*** Opening The data ***

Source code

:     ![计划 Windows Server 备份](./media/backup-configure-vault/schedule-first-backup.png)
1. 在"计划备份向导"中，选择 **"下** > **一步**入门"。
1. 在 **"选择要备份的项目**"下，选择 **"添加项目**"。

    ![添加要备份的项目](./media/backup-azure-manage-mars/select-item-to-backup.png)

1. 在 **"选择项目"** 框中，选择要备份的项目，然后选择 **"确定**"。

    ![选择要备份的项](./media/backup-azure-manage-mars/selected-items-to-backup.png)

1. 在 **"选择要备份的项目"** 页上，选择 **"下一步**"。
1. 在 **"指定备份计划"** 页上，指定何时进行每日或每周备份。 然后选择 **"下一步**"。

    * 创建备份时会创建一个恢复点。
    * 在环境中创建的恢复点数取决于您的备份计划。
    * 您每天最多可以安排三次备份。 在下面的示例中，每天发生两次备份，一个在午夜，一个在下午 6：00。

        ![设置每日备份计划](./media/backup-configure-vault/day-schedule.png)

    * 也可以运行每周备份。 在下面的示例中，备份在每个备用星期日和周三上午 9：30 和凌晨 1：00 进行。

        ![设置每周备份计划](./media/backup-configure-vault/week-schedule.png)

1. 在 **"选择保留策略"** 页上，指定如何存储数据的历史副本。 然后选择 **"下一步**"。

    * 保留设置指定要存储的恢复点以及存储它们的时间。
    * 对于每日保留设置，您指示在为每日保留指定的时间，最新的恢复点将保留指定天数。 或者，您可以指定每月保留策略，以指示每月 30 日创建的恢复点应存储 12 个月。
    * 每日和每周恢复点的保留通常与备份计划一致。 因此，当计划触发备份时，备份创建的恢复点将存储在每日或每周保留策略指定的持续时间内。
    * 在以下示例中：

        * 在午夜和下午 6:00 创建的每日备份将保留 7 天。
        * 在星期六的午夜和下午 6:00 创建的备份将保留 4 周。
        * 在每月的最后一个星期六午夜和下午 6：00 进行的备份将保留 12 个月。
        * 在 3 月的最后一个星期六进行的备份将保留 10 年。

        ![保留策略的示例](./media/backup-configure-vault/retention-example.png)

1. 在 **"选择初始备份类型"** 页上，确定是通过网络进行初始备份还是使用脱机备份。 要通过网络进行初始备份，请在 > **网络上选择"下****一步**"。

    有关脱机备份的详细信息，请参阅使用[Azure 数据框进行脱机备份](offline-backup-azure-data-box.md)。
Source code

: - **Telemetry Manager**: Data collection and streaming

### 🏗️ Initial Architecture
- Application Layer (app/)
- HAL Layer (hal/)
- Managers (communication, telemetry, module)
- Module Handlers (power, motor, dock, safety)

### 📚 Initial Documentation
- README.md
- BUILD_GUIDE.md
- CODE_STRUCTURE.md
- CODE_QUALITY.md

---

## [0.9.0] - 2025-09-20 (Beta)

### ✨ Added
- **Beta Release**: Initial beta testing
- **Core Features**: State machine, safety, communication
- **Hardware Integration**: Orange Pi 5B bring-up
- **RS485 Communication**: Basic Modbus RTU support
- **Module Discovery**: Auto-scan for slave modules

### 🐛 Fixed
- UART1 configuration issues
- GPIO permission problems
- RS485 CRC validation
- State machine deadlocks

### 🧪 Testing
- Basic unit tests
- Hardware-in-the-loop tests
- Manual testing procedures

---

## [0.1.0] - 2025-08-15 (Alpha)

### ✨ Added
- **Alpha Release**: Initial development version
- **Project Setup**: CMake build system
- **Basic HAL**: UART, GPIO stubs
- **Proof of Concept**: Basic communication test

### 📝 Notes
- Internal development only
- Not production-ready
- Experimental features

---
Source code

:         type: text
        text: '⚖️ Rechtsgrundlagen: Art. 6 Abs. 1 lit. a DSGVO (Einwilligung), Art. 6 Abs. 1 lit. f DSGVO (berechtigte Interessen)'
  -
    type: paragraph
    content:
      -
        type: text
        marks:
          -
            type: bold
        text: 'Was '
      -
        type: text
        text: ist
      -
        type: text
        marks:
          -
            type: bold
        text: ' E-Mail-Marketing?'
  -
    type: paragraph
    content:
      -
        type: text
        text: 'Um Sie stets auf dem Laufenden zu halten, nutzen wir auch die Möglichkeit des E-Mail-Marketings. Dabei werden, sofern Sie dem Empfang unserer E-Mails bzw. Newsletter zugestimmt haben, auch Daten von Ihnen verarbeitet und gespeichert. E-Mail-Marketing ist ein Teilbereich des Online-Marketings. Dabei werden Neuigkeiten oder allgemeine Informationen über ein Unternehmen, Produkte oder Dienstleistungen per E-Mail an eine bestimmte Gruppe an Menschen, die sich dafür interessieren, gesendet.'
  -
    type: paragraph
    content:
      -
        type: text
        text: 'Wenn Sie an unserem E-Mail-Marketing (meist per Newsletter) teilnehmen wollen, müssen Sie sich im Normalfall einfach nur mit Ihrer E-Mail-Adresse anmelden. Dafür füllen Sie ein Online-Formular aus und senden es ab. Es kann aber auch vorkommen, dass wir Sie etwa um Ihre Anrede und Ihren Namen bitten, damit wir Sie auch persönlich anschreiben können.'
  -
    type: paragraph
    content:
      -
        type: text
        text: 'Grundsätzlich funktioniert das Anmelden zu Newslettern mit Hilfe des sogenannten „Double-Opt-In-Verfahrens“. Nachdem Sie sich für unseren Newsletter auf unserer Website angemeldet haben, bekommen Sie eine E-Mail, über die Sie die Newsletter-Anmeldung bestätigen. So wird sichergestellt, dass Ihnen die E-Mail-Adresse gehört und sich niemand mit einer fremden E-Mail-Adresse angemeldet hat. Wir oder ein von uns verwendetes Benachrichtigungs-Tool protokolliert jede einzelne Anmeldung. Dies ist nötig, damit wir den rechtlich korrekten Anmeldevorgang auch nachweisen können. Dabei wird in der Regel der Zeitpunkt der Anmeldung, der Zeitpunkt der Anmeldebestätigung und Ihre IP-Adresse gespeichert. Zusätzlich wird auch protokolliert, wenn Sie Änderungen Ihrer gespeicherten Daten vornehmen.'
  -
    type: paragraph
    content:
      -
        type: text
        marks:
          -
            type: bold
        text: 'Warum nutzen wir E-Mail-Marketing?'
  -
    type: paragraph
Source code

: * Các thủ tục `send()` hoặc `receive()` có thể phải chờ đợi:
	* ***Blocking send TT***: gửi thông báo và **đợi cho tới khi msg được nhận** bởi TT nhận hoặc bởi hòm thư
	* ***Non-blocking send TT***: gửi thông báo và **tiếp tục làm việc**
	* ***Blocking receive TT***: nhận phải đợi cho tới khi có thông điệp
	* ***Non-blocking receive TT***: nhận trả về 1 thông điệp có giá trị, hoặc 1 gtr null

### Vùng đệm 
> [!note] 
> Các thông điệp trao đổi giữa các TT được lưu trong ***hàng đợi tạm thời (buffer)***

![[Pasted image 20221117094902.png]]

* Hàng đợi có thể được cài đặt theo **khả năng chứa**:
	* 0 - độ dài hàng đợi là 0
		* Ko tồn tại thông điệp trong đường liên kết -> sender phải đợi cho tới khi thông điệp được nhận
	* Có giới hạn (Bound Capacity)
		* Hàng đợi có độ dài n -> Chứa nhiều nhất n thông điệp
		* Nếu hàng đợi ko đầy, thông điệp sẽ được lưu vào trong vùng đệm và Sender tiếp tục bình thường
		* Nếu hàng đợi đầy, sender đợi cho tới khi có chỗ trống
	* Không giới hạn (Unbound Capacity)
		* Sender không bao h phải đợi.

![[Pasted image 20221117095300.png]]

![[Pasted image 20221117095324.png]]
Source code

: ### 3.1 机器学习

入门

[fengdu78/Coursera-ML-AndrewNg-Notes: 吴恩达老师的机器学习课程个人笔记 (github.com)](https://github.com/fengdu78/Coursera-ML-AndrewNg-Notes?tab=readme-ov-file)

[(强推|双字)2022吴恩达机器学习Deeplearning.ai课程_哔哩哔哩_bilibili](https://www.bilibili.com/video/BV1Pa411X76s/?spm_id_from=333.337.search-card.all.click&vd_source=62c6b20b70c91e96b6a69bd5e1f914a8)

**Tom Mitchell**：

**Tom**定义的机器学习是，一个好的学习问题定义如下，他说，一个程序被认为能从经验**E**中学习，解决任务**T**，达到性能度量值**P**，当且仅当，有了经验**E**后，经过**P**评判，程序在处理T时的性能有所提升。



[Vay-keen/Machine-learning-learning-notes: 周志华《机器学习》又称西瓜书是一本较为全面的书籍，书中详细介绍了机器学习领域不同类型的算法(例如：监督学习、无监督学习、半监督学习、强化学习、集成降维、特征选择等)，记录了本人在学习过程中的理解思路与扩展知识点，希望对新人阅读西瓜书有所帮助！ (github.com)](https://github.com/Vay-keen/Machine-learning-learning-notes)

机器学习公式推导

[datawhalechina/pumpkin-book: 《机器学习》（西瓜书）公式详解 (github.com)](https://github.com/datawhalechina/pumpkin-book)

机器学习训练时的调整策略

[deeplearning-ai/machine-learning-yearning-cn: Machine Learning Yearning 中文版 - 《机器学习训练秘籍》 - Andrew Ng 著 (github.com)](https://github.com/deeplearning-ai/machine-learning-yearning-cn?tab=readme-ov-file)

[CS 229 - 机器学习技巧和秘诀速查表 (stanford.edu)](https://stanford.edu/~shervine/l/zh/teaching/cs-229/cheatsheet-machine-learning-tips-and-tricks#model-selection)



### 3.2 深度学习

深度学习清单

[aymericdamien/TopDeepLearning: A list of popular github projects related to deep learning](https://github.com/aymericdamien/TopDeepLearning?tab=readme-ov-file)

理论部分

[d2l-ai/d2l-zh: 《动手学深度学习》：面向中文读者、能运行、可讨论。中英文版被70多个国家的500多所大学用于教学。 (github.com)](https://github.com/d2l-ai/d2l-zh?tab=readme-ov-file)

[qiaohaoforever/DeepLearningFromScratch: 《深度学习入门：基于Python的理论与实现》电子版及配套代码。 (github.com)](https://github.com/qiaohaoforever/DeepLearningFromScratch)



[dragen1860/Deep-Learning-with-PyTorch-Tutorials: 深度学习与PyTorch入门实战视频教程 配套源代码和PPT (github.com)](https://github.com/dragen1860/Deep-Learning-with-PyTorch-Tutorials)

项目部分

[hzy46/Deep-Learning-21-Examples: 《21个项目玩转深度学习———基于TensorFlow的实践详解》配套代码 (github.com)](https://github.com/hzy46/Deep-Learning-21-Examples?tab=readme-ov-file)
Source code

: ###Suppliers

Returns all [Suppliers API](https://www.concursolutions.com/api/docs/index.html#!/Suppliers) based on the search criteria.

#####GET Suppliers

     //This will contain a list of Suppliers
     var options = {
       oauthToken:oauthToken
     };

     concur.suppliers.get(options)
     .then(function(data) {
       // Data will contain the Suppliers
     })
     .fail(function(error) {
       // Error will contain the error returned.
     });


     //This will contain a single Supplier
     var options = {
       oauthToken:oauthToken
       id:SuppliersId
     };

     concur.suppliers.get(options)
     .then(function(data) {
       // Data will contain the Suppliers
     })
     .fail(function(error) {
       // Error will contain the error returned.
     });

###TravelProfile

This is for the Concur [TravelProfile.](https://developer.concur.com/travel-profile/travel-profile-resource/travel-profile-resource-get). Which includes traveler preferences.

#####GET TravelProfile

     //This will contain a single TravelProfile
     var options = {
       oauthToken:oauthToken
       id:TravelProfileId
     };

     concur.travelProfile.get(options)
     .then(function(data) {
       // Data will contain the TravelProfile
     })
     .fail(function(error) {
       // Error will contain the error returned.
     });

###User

*** Closing The data ***

● **Assignment**
Return each line of the stored data above that contains the string "然后选择".

● **Result of the task**
1. 在 **"选择项目"** 框中，选择要备份的项目，然后选择 **"确定**"。
1. 在 **"指定备份计划"** 页上，指定何时进行每日或每周备份。 然后选择 **"下一步**"。
1. 在 **"选择保留策略"** 页上，指定如何存储数据的历史副本。 然后选择 **"下一步**"。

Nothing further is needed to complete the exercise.